Rapid spatial mapping of the acoustic pressure in high intensity focused ultrasound fields at clinical intensities using a novel planar Fabry-Pérot interferometer

Abstract

Measurement of high acoustic pressures is necessary in order to fully characterise clinical high-intensity focused ultrasound (HIFU) fields, and for accurate validation of computational models of ultrasound propagation. However, many existing methods are unable to withstand the extreme pressures generated in these fields, and those that can often have high noise levels. Here, a robust sensor, based on a planar Fabry-Perot interferometer with hard dielectric spacer and mirrors, was used to measure acoustic pressure in the field of a 3.3 MHz single element spherically focused bowl transducer. In preliminary measurements, peak positive pressures of 27 MPa, and peak negative pressures of 14 MPa were measured. The noise equivalent pressure scaled with the adjustable dynamic range of the system between 50 kPa for pressures up to 8 MPa and 235 kPa for measurements up to 70 MPa. This makes the system suitable for measuring low pressure regions of the field as well as the high focal pressures.

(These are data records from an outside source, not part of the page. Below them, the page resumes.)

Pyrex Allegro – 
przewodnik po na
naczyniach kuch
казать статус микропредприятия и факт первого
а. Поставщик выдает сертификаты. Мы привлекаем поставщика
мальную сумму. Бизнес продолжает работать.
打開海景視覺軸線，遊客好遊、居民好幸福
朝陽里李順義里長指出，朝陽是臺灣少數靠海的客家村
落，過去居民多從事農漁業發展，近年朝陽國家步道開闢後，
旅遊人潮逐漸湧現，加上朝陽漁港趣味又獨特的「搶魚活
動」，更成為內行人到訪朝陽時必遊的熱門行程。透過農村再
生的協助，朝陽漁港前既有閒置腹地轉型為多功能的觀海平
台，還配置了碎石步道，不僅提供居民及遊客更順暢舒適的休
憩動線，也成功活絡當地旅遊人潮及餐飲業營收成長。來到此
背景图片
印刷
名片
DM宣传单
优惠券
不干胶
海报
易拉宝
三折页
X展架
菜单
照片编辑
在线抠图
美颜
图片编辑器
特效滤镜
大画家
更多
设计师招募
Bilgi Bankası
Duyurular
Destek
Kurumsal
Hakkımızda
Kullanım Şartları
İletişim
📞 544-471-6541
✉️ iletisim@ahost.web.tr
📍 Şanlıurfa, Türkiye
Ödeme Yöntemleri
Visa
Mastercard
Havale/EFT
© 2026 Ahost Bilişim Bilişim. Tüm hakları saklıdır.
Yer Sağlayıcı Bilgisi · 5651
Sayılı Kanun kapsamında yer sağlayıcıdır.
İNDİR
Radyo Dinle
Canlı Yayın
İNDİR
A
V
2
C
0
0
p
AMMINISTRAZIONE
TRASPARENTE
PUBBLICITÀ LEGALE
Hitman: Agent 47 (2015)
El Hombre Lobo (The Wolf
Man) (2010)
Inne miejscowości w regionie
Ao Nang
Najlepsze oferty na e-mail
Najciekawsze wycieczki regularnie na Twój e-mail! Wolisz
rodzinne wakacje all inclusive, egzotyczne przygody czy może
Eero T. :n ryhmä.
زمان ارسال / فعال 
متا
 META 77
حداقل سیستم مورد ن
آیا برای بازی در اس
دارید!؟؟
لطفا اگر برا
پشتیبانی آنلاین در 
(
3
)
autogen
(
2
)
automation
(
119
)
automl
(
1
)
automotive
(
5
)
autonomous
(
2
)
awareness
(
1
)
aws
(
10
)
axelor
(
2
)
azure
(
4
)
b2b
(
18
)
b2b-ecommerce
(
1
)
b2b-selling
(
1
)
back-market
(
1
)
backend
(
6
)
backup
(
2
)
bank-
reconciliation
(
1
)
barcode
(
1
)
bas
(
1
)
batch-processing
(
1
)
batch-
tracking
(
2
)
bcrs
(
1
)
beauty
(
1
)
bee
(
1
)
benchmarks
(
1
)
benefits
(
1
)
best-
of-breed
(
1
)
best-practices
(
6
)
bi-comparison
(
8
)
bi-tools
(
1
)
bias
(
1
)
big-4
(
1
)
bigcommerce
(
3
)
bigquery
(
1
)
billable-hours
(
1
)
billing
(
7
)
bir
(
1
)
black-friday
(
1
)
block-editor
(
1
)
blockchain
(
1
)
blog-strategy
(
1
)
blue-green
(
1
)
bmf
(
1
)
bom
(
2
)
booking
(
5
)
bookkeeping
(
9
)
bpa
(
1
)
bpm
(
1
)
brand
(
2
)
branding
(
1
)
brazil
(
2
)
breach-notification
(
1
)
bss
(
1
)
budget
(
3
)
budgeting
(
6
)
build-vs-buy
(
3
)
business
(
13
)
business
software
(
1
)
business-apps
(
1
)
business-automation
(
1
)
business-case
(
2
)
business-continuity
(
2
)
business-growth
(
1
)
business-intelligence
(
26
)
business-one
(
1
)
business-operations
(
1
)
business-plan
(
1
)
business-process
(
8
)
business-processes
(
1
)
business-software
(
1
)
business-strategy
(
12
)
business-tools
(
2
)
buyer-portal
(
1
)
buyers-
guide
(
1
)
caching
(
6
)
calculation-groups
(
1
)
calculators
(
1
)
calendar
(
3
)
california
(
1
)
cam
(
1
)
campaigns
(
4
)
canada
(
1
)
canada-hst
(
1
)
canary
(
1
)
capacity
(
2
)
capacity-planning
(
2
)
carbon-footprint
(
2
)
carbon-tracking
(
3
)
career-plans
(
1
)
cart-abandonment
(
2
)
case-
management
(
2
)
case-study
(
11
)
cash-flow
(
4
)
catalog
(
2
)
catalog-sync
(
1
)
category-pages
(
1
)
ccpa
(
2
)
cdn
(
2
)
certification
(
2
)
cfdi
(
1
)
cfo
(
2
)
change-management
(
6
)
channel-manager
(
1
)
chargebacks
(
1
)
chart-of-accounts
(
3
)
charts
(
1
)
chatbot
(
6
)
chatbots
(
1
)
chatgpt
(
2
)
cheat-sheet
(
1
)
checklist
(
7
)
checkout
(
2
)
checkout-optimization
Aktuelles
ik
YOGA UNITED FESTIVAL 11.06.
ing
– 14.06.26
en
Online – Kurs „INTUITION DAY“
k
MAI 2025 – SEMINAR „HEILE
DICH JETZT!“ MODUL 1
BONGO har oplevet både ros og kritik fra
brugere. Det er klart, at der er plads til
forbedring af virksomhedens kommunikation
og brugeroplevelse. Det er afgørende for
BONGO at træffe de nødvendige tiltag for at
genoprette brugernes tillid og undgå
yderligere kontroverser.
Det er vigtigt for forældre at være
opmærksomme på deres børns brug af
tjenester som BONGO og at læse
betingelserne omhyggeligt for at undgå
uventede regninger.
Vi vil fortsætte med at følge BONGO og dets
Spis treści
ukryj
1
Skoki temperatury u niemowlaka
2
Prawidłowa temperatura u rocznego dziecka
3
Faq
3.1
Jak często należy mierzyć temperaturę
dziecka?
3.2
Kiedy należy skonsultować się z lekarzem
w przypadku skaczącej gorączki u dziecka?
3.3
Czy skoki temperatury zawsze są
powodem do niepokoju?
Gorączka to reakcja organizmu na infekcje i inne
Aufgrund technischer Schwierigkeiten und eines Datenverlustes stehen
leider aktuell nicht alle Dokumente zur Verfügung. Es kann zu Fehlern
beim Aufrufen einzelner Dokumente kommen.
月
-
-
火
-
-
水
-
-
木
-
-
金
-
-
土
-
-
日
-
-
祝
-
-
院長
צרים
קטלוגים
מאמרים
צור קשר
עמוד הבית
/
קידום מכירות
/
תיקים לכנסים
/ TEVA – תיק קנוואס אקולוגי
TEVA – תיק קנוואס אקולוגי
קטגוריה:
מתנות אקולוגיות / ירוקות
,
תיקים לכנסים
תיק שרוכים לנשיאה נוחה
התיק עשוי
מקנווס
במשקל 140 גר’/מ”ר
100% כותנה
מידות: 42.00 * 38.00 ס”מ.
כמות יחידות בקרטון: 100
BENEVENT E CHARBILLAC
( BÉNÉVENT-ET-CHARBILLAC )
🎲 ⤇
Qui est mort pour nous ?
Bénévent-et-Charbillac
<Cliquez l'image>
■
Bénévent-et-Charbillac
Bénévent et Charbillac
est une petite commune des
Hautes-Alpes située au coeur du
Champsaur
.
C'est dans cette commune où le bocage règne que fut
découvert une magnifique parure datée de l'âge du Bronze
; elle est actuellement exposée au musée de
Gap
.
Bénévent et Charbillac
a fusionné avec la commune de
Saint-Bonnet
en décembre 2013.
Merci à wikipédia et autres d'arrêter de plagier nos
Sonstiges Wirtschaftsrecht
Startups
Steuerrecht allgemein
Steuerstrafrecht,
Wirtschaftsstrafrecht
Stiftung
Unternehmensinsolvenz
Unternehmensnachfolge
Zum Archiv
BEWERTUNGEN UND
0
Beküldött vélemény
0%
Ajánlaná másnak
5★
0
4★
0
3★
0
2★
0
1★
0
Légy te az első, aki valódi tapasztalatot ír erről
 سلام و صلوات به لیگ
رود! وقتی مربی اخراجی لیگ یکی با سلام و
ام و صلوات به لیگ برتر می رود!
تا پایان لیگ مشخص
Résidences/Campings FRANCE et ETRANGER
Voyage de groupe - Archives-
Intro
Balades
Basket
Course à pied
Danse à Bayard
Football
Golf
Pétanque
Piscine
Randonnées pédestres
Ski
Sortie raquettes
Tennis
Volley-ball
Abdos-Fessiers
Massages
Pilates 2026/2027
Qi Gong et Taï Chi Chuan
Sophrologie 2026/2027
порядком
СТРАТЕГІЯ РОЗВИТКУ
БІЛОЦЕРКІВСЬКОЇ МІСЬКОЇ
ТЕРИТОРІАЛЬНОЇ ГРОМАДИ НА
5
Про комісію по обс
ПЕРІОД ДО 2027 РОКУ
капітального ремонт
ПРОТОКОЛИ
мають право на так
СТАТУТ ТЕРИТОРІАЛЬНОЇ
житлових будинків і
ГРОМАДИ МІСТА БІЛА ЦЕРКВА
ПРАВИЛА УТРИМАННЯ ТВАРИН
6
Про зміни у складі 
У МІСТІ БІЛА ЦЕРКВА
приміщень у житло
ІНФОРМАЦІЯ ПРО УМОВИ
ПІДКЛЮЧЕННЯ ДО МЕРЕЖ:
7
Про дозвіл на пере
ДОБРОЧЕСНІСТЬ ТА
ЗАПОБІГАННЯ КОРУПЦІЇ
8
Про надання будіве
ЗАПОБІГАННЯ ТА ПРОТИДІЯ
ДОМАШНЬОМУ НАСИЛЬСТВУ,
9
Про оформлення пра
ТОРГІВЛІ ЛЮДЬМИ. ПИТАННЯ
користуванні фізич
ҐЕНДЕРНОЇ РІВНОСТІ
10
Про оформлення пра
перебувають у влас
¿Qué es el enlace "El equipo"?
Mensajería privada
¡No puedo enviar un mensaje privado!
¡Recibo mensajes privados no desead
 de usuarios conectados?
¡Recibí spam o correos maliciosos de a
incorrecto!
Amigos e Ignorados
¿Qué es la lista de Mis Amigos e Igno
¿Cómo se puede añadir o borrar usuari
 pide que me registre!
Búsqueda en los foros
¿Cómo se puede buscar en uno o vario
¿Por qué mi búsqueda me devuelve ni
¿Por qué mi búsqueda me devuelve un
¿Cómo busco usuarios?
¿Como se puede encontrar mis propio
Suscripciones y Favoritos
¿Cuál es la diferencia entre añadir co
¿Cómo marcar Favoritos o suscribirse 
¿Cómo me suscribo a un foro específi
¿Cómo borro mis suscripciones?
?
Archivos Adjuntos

The −3 dB bandwidth of the sensor was 600 MHz, and the effective element size was 25 µm, which makes the sensor well suited to the measurement of the highly nonlinear and localised high-pressure focal regions generated in HIFU fields. Waveforms were acquired at a rate of 200 Hz, several orders of magnitude faster than can be achieved with a hydrophone scanning system. This sensor represents a critical improvement in measurement capability for HIFU fields in terms of dynamic range, bandwidth, noise equivalent pressure, and acquisition speed.